Chess grand masters outsmart robot
Svetlana Kalmykova
Jun 10, 2010 16:23 Moscow Time

A group of grand masters has outsmarted a chess robot in the first game of a chess series. The robot, which calculates thousands of moves ahead and was found to be smart in chess by all members of the unusual contest, suffered a defeat due to human resourcefulness.
One of the three participants in the game, seven-year old Arina Shtypel, was the first to turn up. A winner of several international tournaments, Arina sat watching the reporters, the audience and the robot manipulator, which was doing a warm-up easily picking up the chess figures, moving them across the chessboard, removing them and pressing the clock. After watching for a few minutes, Arina announced that she would play the Italian game. “I played this robot recently,” she says. “It plays strong. So I will play as usual, the way I play myself.”

Simultaneously along with Arina, the game against the robot was played with international grand master Igor Berdichevsky and presidential aide Arkady Dvorkovich, who has a passion for chess. All three were playing a blitz, each had 5 minutes. The curious thing was that at the fourth move Arkady Dvorkovich noticed that the figures had been misplaced and the black queen was in the place of the king. In addition, the robot forgot to press the clock at the end of the game and exceeded the time limit. Dvorkovich says that even though he was in the losing position, formally he won. But the robot, he argues, was playing better.

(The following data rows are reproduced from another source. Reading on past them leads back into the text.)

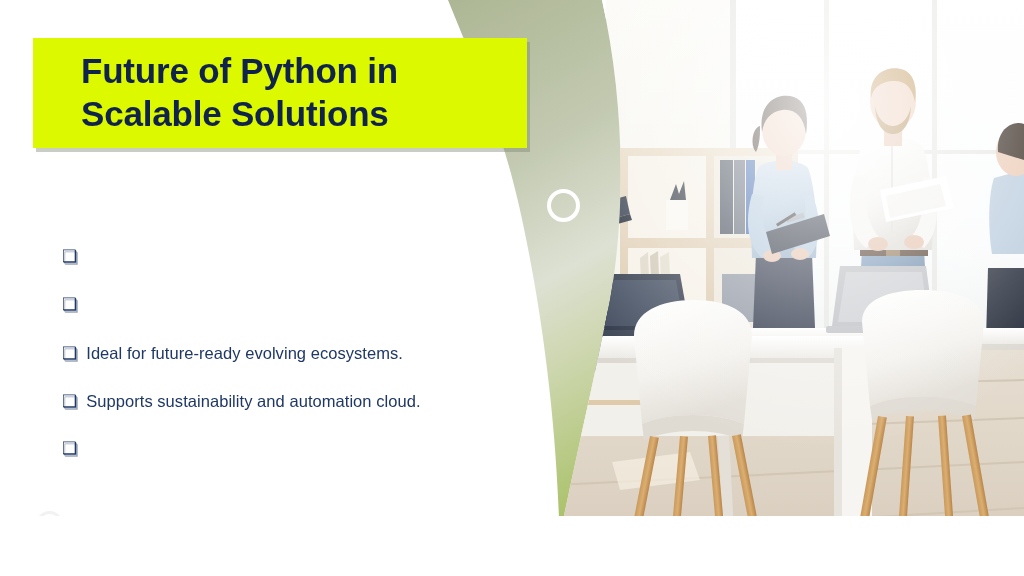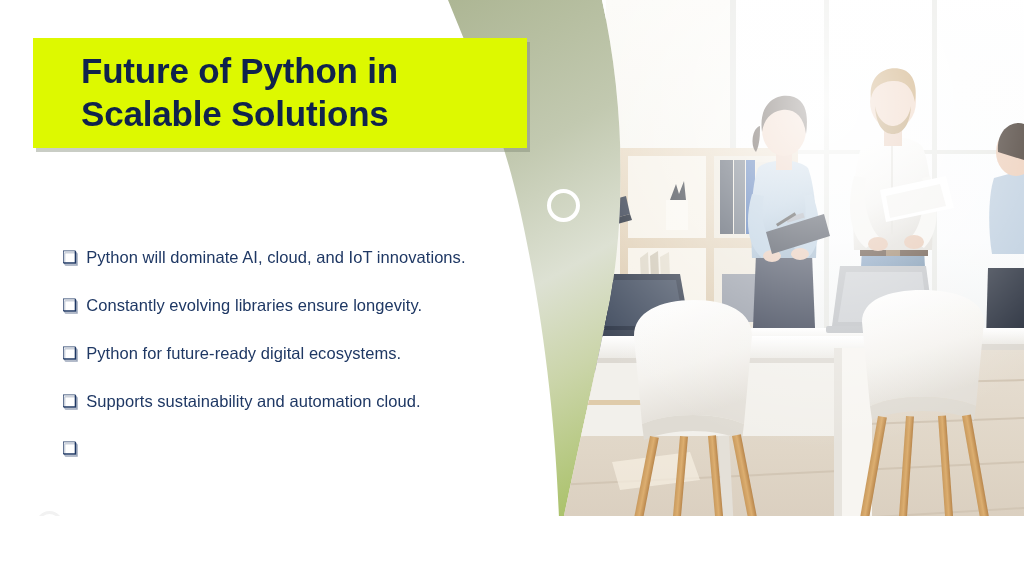--- a/index.html
+++ b/index.html
@@ -375,7 +375,6 @@
 
     <div class="bullet-row">
       <span class="bullet-mark">❑</span>
-      <span class="bullet-text">Python will dominate AI, cloud, and IoT innovations.</span>
     </div>
 
     <div class="bullet-row">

Arina and the grand master lost, having failed to keep the time limit. Next, a return match was offered, and the chess players decided to play the robot as a team. Considering the fact that the robot took too long to turn and manipulate the figures, they agreed to make their moves simultaneously, and the robot failed to bring the games to a finish. Human friendship beat artificial intellect. Arkady Dvorkovich comments:

“Playing a robot is psychologically difficult because you never know what it is up to. The game went off well and I even had an edge but I began to play for time and lost this edge. I kept track of the clock, not the board. But in cooperation with other players we outsmarted the robot, even though all had losing positions at the end of the game. If the robot could be made to look friendlier, like a human, everyone would be fascinated by the game.”